##### EXERCISE INPUTS

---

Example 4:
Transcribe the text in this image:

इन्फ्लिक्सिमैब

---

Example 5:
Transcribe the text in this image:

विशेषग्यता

##########

*TO DO*
Output each record above exactly, omitting nothing.

*REPLY TO THE EXERCISE*
---

Example 4:
Transcribe the text in this image:

इन्फ्लिक्सिमैब

---

Example 5:
Transcribe the text in this image:

विशेषग्यता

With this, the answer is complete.